» **Task instructions**: Repeat the span of the entries below that starts at the line with "1. Lý do cần thư giãn sau khi tập" and ends at the line with "настройки загрузки", nothing more. Skip the pictures.

» **Given data**:
□ □ □ □ □

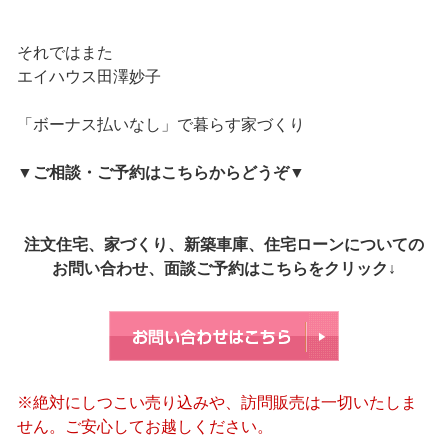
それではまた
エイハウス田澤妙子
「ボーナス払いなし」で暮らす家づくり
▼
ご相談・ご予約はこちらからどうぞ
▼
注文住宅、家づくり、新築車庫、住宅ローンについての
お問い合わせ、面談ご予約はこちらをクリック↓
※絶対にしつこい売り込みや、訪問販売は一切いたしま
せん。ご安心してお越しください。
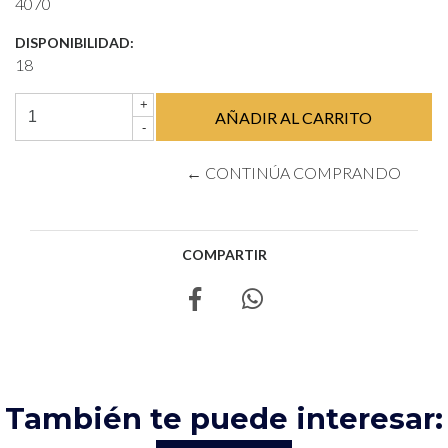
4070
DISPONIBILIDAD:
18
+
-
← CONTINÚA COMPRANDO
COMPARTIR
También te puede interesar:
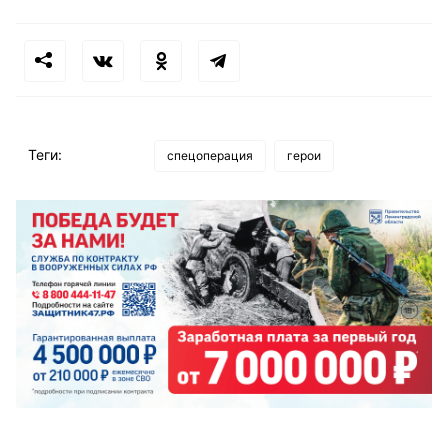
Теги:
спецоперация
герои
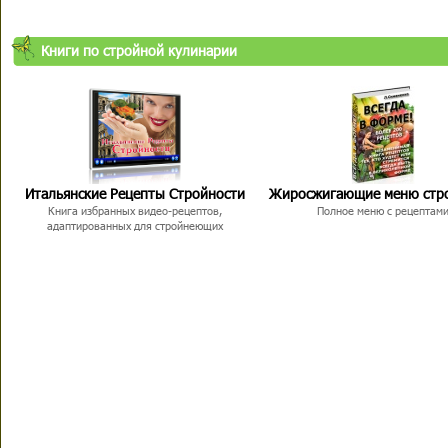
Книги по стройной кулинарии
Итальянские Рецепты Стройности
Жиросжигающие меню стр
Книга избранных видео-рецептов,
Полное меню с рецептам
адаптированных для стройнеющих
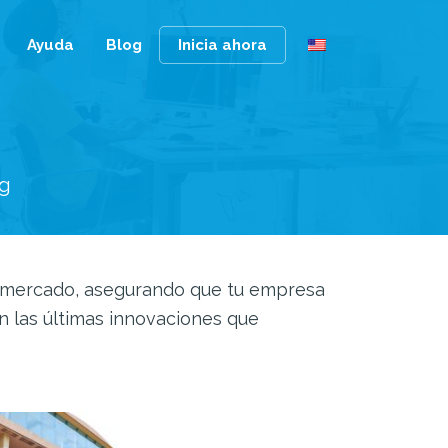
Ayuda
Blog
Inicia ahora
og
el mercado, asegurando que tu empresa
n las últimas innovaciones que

□ □ □ □ □

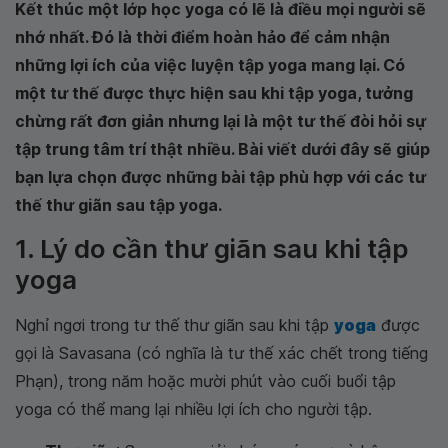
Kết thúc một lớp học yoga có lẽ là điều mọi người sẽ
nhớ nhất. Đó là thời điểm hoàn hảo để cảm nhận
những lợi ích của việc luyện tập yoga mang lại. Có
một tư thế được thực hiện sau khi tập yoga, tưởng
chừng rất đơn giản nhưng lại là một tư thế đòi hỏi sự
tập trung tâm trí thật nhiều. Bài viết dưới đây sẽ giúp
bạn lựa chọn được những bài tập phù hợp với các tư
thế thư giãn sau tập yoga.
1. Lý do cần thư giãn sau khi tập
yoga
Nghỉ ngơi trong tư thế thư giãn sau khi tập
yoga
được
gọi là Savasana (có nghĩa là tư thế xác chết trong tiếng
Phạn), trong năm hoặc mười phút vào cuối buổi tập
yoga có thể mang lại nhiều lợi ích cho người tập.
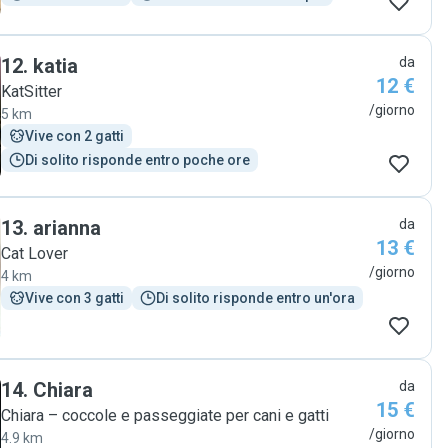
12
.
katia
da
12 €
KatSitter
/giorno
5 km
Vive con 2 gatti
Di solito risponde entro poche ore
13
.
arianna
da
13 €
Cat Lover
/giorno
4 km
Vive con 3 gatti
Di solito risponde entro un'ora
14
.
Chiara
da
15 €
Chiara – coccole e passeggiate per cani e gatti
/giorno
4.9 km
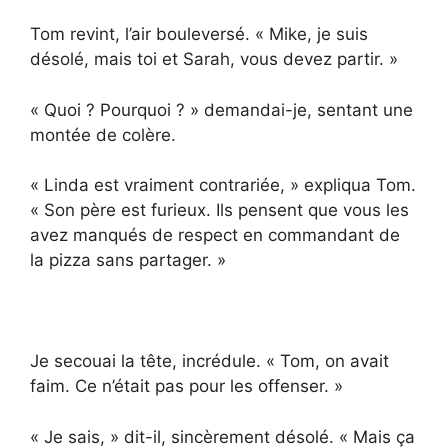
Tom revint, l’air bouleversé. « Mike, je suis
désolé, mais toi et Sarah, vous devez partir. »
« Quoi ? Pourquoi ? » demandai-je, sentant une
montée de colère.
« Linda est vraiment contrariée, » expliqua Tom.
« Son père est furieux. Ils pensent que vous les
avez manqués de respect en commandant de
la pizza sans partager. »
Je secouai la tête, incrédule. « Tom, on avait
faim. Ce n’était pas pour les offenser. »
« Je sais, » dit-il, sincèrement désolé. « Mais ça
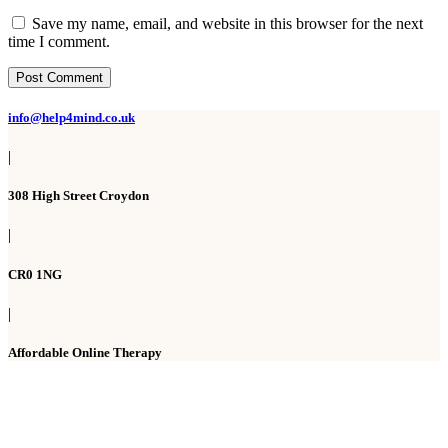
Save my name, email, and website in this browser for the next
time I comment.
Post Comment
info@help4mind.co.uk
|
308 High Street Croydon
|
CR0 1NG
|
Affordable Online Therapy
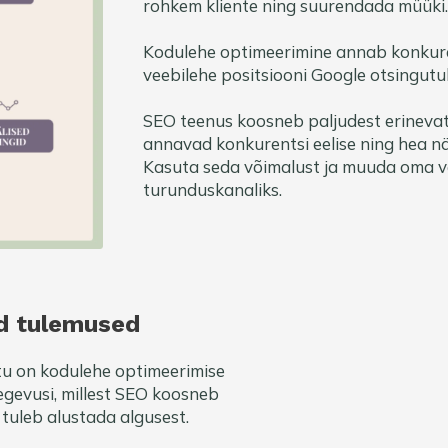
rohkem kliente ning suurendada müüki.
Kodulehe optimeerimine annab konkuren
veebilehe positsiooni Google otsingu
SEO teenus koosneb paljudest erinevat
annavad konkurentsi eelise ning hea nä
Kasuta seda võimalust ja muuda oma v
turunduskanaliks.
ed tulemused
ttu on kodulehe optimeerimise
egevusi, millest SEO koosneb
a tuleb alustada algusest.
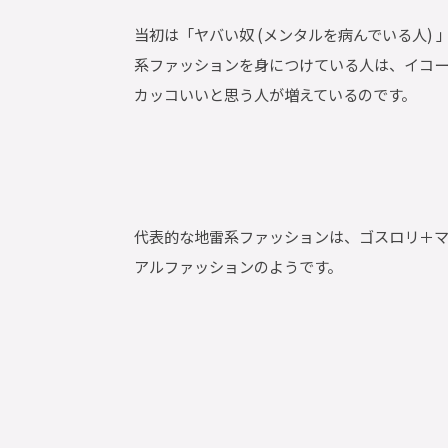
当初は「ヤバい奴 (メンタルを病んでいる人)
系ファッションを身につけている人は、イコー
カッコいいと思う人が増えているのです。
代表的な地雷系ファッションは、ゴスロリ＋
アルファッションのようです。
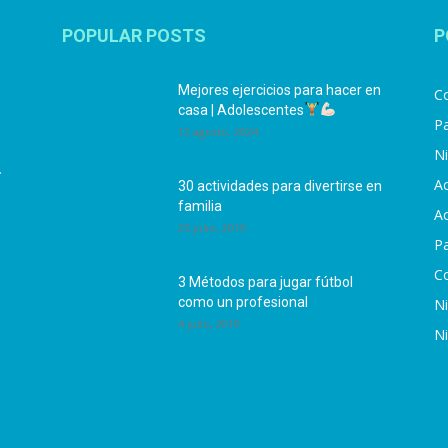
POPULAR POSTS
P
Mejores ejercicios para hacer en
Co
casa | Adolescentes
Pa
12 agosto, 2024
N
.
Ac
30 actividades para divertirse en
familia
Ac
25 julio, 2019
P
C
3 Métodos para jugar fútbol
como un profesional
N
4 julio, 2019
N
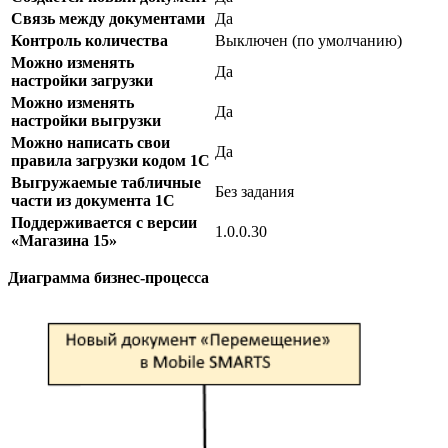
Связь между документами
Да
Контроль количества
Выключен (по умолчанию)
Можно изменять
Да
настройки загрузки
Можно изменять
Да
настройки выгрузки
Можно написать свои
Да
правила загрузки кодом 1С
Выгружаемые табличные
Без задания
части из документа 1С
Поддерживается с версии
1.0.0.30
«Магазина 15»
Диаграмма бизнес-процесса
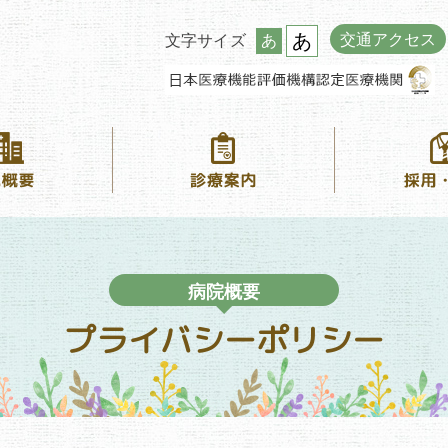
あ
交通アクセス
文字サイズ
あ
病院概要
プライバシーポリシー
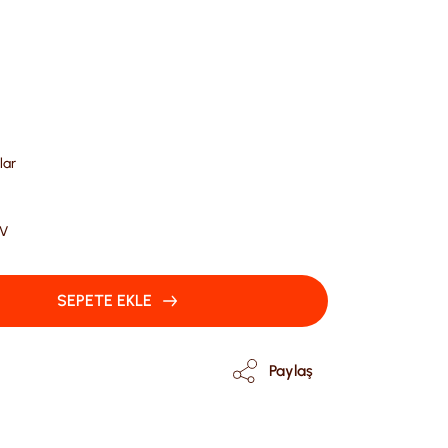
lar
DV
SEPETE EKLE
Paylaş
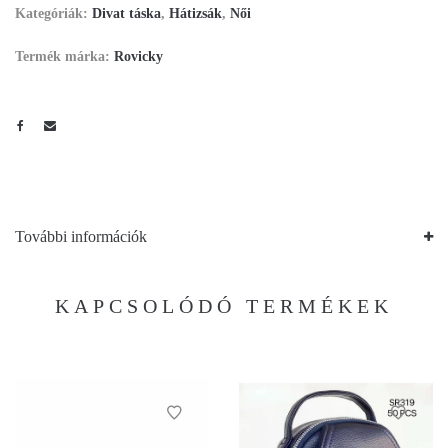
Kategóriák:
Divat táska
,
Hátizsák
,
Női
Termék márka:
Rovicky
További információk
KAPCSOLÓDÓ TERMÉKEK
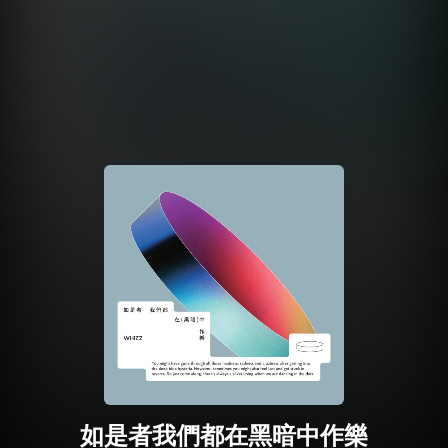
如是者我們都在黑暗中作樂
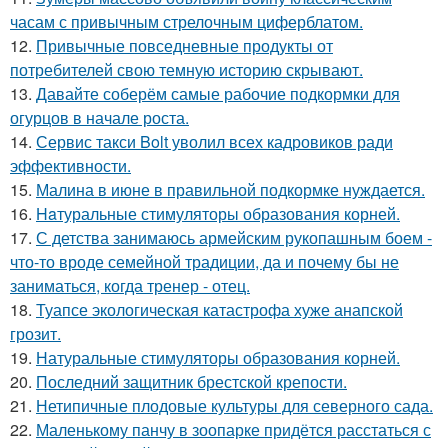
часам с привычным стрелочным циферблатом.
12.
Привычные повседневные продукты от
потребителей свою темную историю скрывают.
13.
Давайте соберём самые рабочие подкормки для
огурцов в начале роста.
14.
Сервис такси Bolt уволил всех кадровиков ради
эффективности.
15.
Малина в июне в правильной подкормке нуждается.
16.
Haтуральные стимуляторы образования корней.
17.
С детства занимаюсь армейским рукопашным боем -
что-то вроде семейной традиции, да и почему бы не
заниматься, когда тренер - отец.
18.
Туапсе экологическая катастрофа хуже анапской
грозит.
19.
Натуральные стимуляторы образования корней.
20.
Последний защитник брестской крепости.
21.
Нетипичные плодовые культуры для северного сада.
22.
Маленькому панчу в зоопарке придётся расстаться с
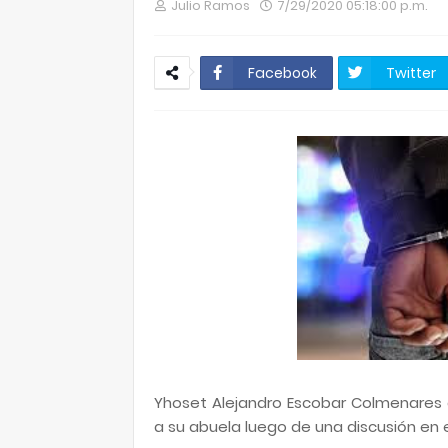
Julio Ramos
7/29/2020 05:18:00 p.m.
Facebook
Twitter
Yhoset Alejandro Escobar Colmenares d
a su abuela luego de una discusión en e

□ □ □ □ □

» **Exercise result**:
1. Lý do cần thư giãn sau khi tập
yoga
Nghỉ ngơi trong tư thế thư giãn sau khi tập
yoga
được
gọi là Savasana (có nghĩa là tư thế xác chết trong tiếng
Phạn), trong năm hoặc mười phút vào cuối buổi tập
yoga có thể mang lại nhiều lợi ích cho người tập.
12
.
katia
da
12 €
KatSitter
/giorno
5 km
Vive con 2 gatti
Di solito risponde entro poche ore
13
.
arianna
da
13 €
Cat Lover
/giorno
4 km
Vive con 3 gatti
Di solito risponde entro un'ora
14
.
Chiara
da
15 €
Chiara – coccole e passeggiate per cani e gatti
/giorno
4.9 km
Tom revint, l’air bouleversé. « Mike, je suis
désolé, mais toi et Sarah, vous devez partir. »
« Quoi ? Pourquoi ? » demandai-je, sentant une
montée de colère.
« Linda est vraiment contrariée, » expliqua Tom.
« Son père est furieux. Ils pensent que vous les
avez manqués de respect en commandant de
la pizza sans partager. »
Je secouai la tête, incrédule. « Tom, on avait
faim. Ce n’était pas pour les offenser. »
« Je sais, » dit-il, sincèrement désolé. « Mais ça
Save my name, email, and website in this browser for the next
time I comment.
Post Comment
info@help4mind.co.uk
|
308 High Street Croydon
|
CR0 1NG
|
Affordable Online Therapy
rohkem kliente ning suurendada müüki.
Kodulehe optimeerimine annab konkuren
veebilehe positsiooni Google otsingu
SEO teenus koosneb paljudest erinevat
annavad konkurentsi eelise ning hea nä
Kasuta seda võimalust ja muuda oma v
turunduskanaliks.
ed tulemused
ttu on kodulehe optimeerimise
egevusi, millest SEO koosneb
a tuleb alustada algusest.
当初は「ヤバい奴 (メンタルを病んでいる人)
系ファッションを身につけている人は、イコー
カッコいいと思う人が増えているのです。
代表的な地雷系ファッションは、ゴスロリ＋
アルファッションのようです。
POPULAR POSTS
P
Mejores ejercicios para hacer en
Co
casa | Adolescentes
Pa
12 agosto, 2024
N
.
Ac
30 actividades para divertirse en
familia
Ac
25 julio, 2019
P
C
3 Métodos para jugar fútbol
como un profesional
N
4 julio, 2019
N
Связь между документами
Да
Контроль количества
Выключен (по умолчанию)
Можно изменять
Да
настройки загрузки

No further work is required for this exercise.